_Exercise details_
Repeat every record exactly, omitting the pictures.

_Data for the task_
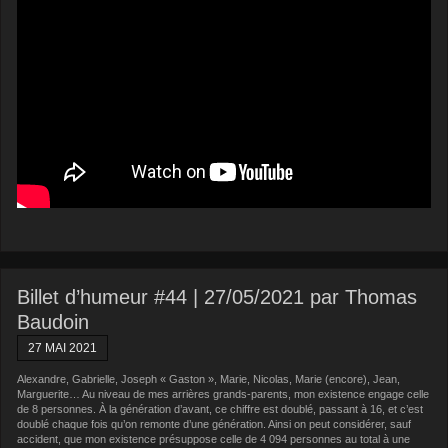
Billet d’humeur #44 | 27/05/2021 par Thomas
Baudoin
27 MAI 2021
Alexandre, Gabrielle, Joseph « Gaston », Marie, Nicolas, Marie (encore), Jean,
Marguerite… Au niveau de mes arrières grands-parents, mon existence engage celle
de 8 personnes. À la génération d’avant, ce chiffre est doublé, passant à 16, et c’est
doublé chaque fois qu’on remonte d’une génération. Ainsi on peut considérer, sauf
accident, que mon existence présuppose celle de 4 094 personnes au total à une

_Solution to this problem_
Billet d’humeur #44 | 27/05/2021 par Thomas
Baudoin
27 MAI 2021
Alexandre, Gabrielle, Joseph « Gaston », Marie, Nicolas, Marie (encore), Jean,
Marguerite… Au niveau de mes arrières grands-parents, mon existence engage celle
de 8 personnes. À la génération d’avant, ce chiffre est doublé, passant à 16, et c’est
doublé chaque fois qu’on remonte d’une génération. Ainsi on peut considérer, sauf
accident, que mon existence présuppose celle de 4 094 personnes au total à une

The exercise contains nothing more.